Doolan shot a 5-under-par 65 in soggy conditions to win the LPGA Tour's
season opener by three strokes.
"I hadn't felt it until the last six months, but I've tried to believe
in that for quite a while," she said after capturing her second title,
the Welch's-Fry's Championship.
Doolan won $120,000 - nearly half of her 2002 earnings - with her score
of 21-under 259.
"I've seen the girls shoot 20-plus under par," she said. "I
never knew I was going to do it, but I did it today, and that's something
that I feel really good about."
Doolan held up under pressure. She ignored the leaderboard and responded
to a discouraging bogey with a birdie on the next hole to blunt charges
by Grace Park and Betsy King down the stretch.
On the 18th green, she asked her caddie if she needed a birdie to win.
He shook his head, and she made a routine par.
King carded a 65 to tie third-round leader Lorie Kane (70) at 262.
"On 17, I had a 12- or 15-footer that I wimped on," King said.
"I haven't been up there for a little while, so my putting stroke
today was not as fluid."
Park, derailed by a double bogey on the 17th hole, settled for a 67 and
a tie with Christina Kim (70) at 263.
Kim, trying to become the first rookie to win her LPGA debut since Beverly
Hanson in 1951, also had late bogey problems.
Meg Mallon fired a 70 for sole possession of sixth, five shots off the
lead.
Mallon had a 60 on Friday, the second-lowest round in LPGA play, to lead
at the midpoint. But she was only 6 under in the other 54 holes of the
tournament.
Doolan had a career-low 62 on Friday. And what has commonly happened
during her career, another player grabbed the spotlight.
But Doolan, whose breakthrough victory came two years ago in Dayton,
Ohio, in a five-hole playoff with Wendy Ward, was not to be denied this
time.
She overcame two bogeys with a seven-birdie effort, starting on the first
hole.
Doolan dipped to 20 under on No. 14, where her approach shot came up
short of the green after a brief pause to put on a sweater during a rain
squall. She chipped 5 feet past the flag and missed the comebacker.
Then she responded with a 12-foot, downhill birdie putt on the next hole
and parred out while the competition faltered.
Kane seemed poised to make a run when she birdied the 16th hole. Instead,
she gave Doolan the last bit of breathing room with a bogey on No. 17,
falling three shots back.
She said it was never that close.
"My game plan was to birdie the last five holes," Kane said.
"I knew I had to make at least three or four to have a chance. And
so, standing on 17, I was thinking I needed to make a 1."

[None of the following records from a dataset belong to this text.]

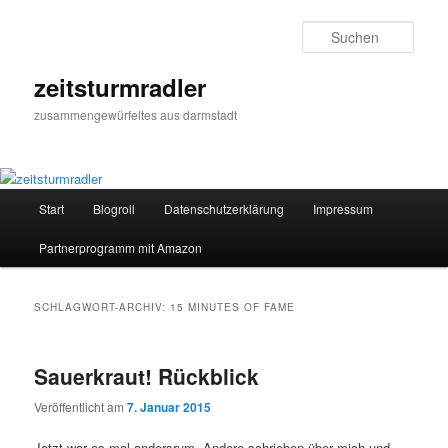
Zum
Zum
primären
sekundären
Such
Inhalt
Inhalt
springen
springen
zeitsturmradler
zusammengewürfeltes aus darmstadt
Hauptmenü
Start
Blogroll
Datenschutzerklärung
Impressum
Partnerprogramm mit Amazon
SCHLAGWORT-ARCHIV:
15 MINUTES OF FAME
Sauerkraut! Rückblick
Veröffentlicht am
7. Januar 2015
Jetzt war es mal andersrum. Andere schrieben über mich und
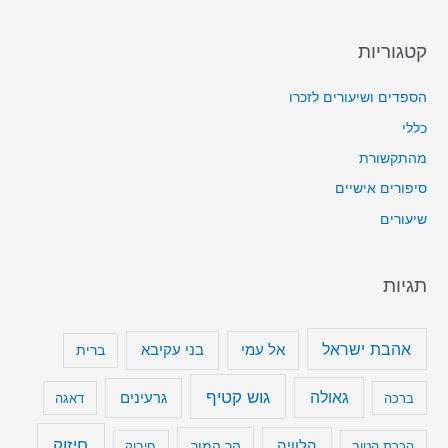
קטגוריות
הספדים ושיעורים לזכרו
כללי
מהתקשורת
סיפורים אישיים
שיעורים
תגיות
אהבת ישראל
בני עקיבא
אל עמי
ברית
גוש קטיף
גאולה
גרעינים
ברכה
דאגה
חיזוק
הלוויה
הר המור
הכרת הטוב
חיבוק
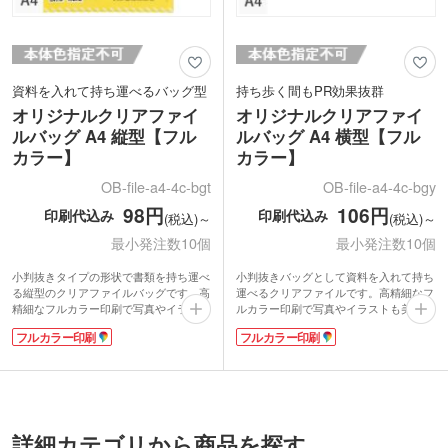
資料を入れて持ち運べるバッグ型
持ち歩く間もPR効果抜群
オリジナルクリアファイ
オリジナルクリアファイ
ルバッグ A4 縦型【フル
ルバッグ A4 横型【フル
カラー】
カラー】
OB-file-a4-4c-bgt
OB-file-a4-4c-bgy
98円
106円
印刷代込み
印刷代込み
(税込)～
(税込)～
最小発注数10個
最小発注数10個
小判抜きタイプの形状で書類を持ち運べ
小判抜きバッグとして資料を入れて持ち
る縦型のクリアファイルバッグです。高
運べるクリアファイルです。高精細なフ
精細なフルカラー印刷で写真やイラスト
ルカラー印刷で写真やイラストも美しく
も美しく表現でき、PR効果の高いノベ
再現でき、もらった人が持ち帰っている
フルカラー印刷
フルカラー印刷
ルティが作成できます。10枚からの小ロ
間も高い宣伝効果が期待できます。10枚
ット注文も可能です。
からの小ロット印刷もOKなので、気軽
ミシン目で切り離すと通常のA4クリア
にオリジナルデザインで作成可能です。
ファイルとして再利用できるので、もら
ミシン目で切り離せば通常のA4クリアフ
った人の印象にも残りやすくなります。
ァイルとして再利用でき、普段使いして
展示会やオープンキャンパスなどで資料
もらえます。展示会やイベント、オープ
を入れて配布するのにぴったりです。学
ンキャンパスなどの資料配布におすすめ
詳細カテゴリから商品を探す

Park, who got within one stroke at 19 under on No. 15, took a disastrous
double bogey-5 on the 137-yard 17th when her tee shot landed in a bunker
and she three-putted from 12 feet after blasting out of the sand.

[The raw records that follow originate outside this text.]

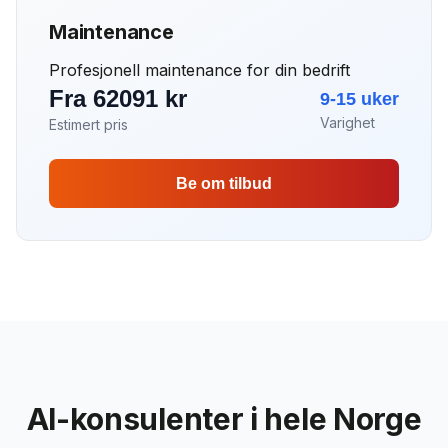
Maintenance
Profesjonell maintenance for din bedrift
Fra 62091 kr
9-15 uker
Varighet
Estimert pris
Be om tilbud
AI-konsulenter i hele Norge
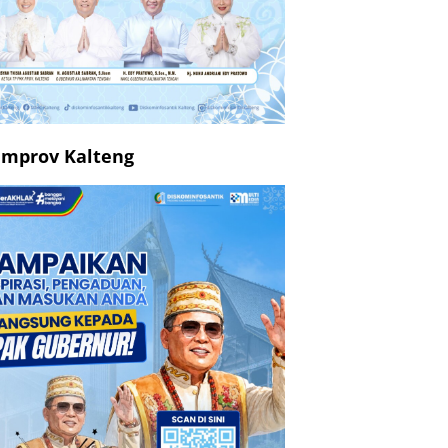
mprov Kalteng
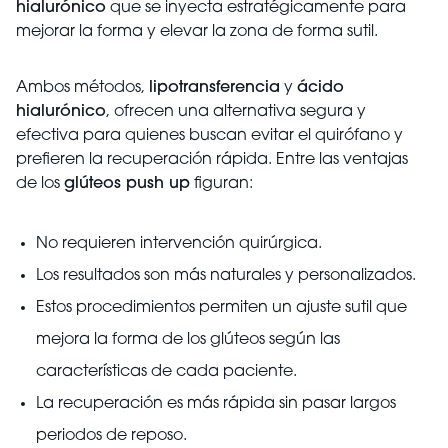
hialurónico
que se inyecta estratégicamente para
mejorar la forma y elevar la zona de forma sutil.
Ambos métodos,
lipotransferencia
y
ácido
hialurónico
, ofrecen una alternativa segura y
efectiva para quienes buscan evitar el quirófano y
prefieren la recuperación rápida. Entre las ventajas
de los
glúteos push up
figuran:
No requieren intervención quirúrgica.
Los resultados son más naturales y personalizados.
Estos procedimientos permiten un ajuste sutil que
mejora la forma de los glúteos según las
características de cada paciente.
La recuperación es más rápida sin pasar largos
periodos de reposo.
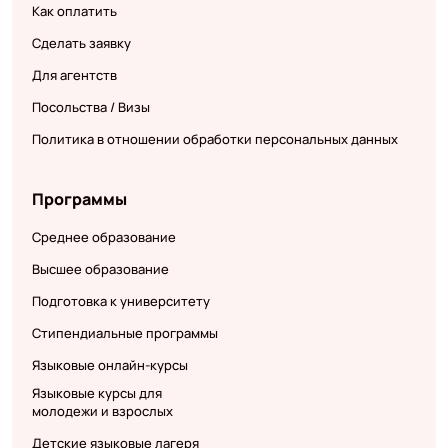
Как оплатить
Сделать заявку
Для агентств
Посольства / Визы
Политика в отношении обработки персональных данных
Программы
Среднее образование
Высшее образование
Подготовка к университету
Стипендиальные программы
Языковые онлайн-курсы
Языковые курсы для
молодежи и взрослых
Детские языковые лагеря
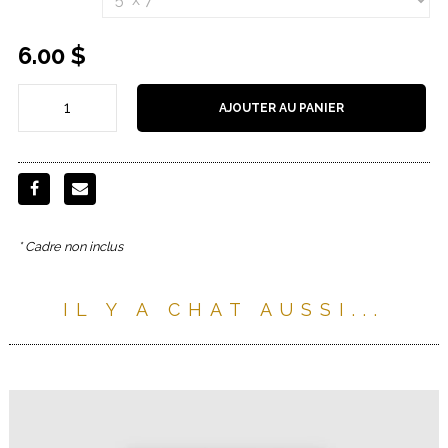
6.00
$
AJOUTER AU PANIER
* Cadre non inclus
IL Y A CHAT AUSSI...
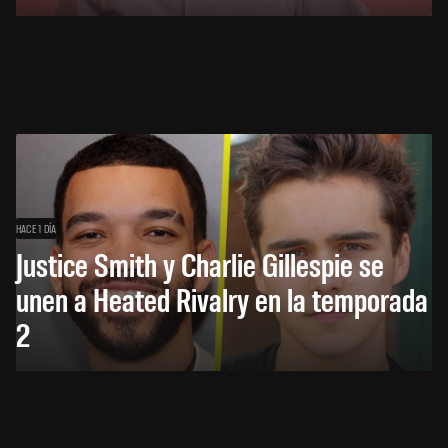
HACE 1 DÍA
Justice Smith y Charlie Gillespie se
unen a Heated Rivalry en la temporada
2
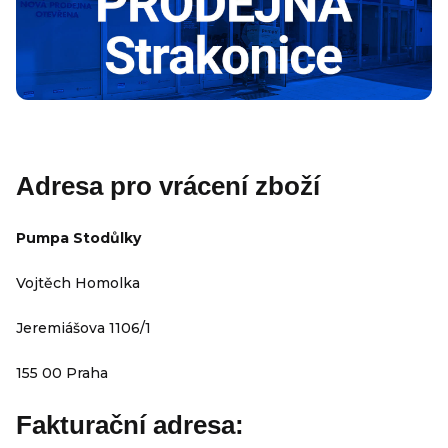
Adresa pro vrácení zboží
Pumpa Stodůlky
Vojtěch Homolka
Jeremiášova 1106/1
155 00 Praha
Fakturační adresa:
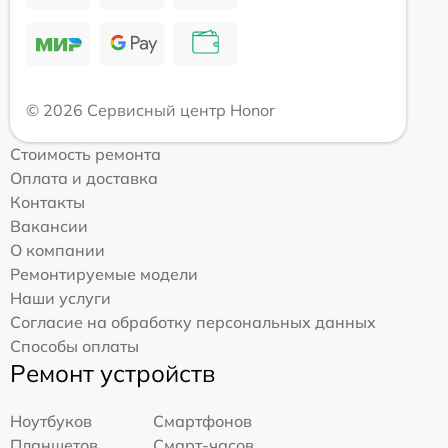
© 2026 Сервисный центр Honor
Стоимость ремонта
Оплата и доставка
Контакты
Вакансии
О компании
Ремонтируемые модели
Наши услуги
Согласие на обработку персональных данных
Способы оплаты
Ремонт устройств
Ноутбуков
Смартфонов
Планшетов
Смарт-часов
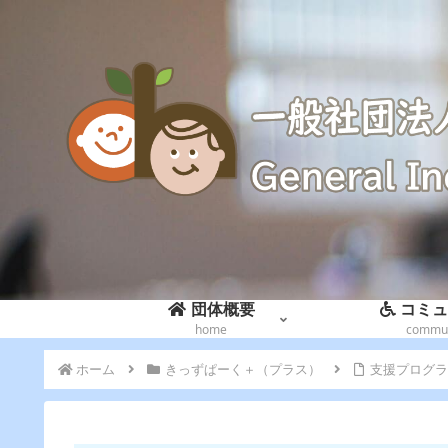
団体概要
コミュ
home
commun
ホーム
きっずぱーく＋（プラス）
支援プログラ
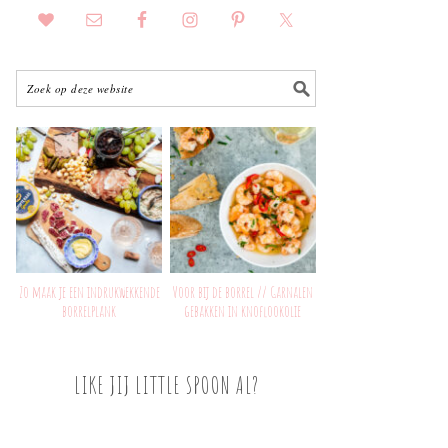
Zo maak je een indrukwekkende
Voor bij de borrel // Garnalen
borrelplank
gebakken in knoflookolie
LIKE JIJ LITTLE SPOON AL?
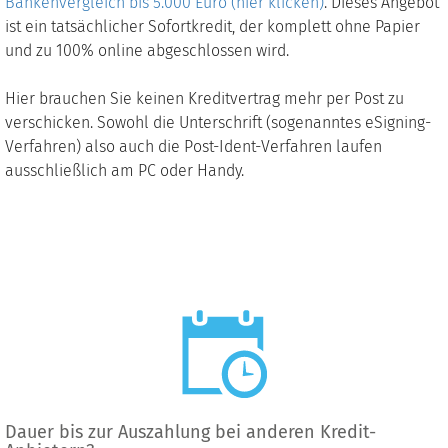
Bankenvergleich bis 5.000 Euro (hier klicken)
. Dieses Angebot
ist ein tatsächlicher Sofortkredit, der komplett ohne Papier
und zu 100% online abgeschlossen wird.
Hier brauchen Sie keinen Kreditvertrag mehr per Post zu
verschicken. Sowohl die Unterschrift (sogenanntes eSigning-
Verfahren) also auch die Post-Ident-Verfahren laufen
ausschließlich am PC oder Handy.
Dauer bis zur Auszahlung bei anderen Kredit-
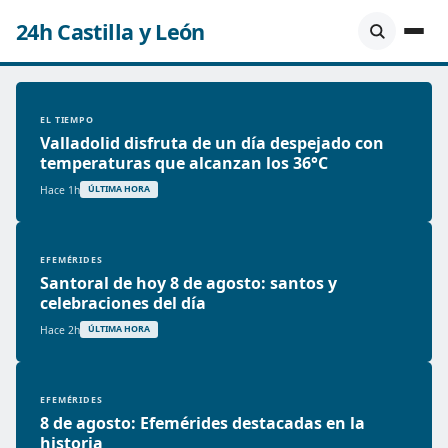
24h Castilla y León
EL TIEMPO
Valladolid disfruta de un día despejado con
temperaturas que alcanzan los 36°C
Hace 1h
ÚLTIMA HORA
EFEMÉRIDES
Santoral de hoy 8 de agosto: santos y
celebraciones del día
Hace 2h
ÚLTIMA HORA
EFEMÉRIDES
8 de agosto: Efemérides destacadas en la
historia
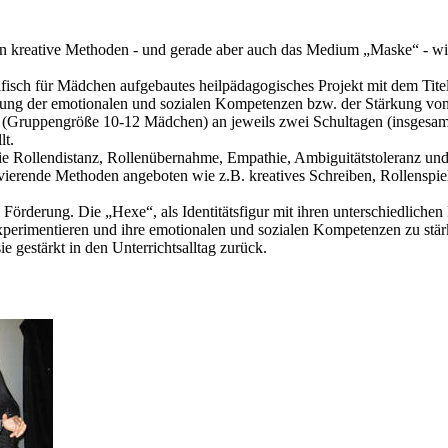
n kreative Methoden - und gerade aber auch das Medium „Maske“ - wic
fisch für Mädchen aufgebautes heilpädagogisches Projekt mit dem Tit
ärkung der emotionalen und sozialen Kompetenzen bzw. der Stärkung von
 (Gruppengröße 10-12 Mädchen) an jeweils zwei Schultagen (insgesam
lt.
 Rollendistanz, Rollenübernahme, Empathie, Ambiguitätstoleranz und I
vierende Methoden angeboten wie z.B. kreatives Schreiben, Rollenspi
örderung. Die „Hexe“, als Identitätsfigur mit ihren unterschiedlichen 
experimentieren und ihre emotionalen und sozialen Kompetenzen zu stä
 gestärkt in den Unterrichtsalltag zurück.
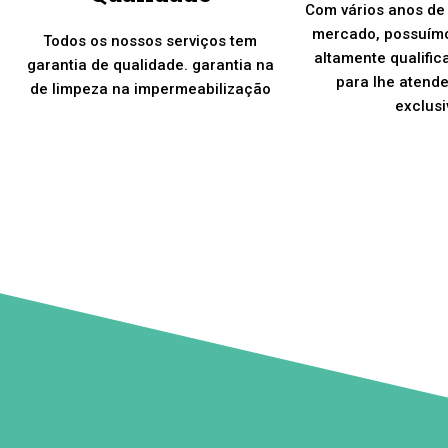
Com vários anos de
mercado, possuím
Todos os nossos serviços tem
altamente qualific
garantia de qualidade. garantia na
para lhe atend
de limpeza na impermeabilização
exclusi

The race was tight at the start, as Kim made up her one-shot deficit
on Kane with a birdie on the first hole.
By the fourth, though, Doolan got her third straight birdie and took
the lead. She also birdied No. 6 to go 20 under and went up by two shots.
That lasted long enough for Kim to reach the sixth green, where she rolled
in a birdie putt to reach 19 under.
Doolan gave back a shot with a bogey on No. 7, but Kim followed suit
when her putt from the fringe to save par rolled 3 feet past the cup, and
Doolan went two strokes ahead again with a 7-foot birdie putt on the eighth
hole.
On the pivotal 12th hole, Doolan got her sixth birdie of the round and
went up by three shots when Kim two-putted from 4 1/2 feet and bogeyed.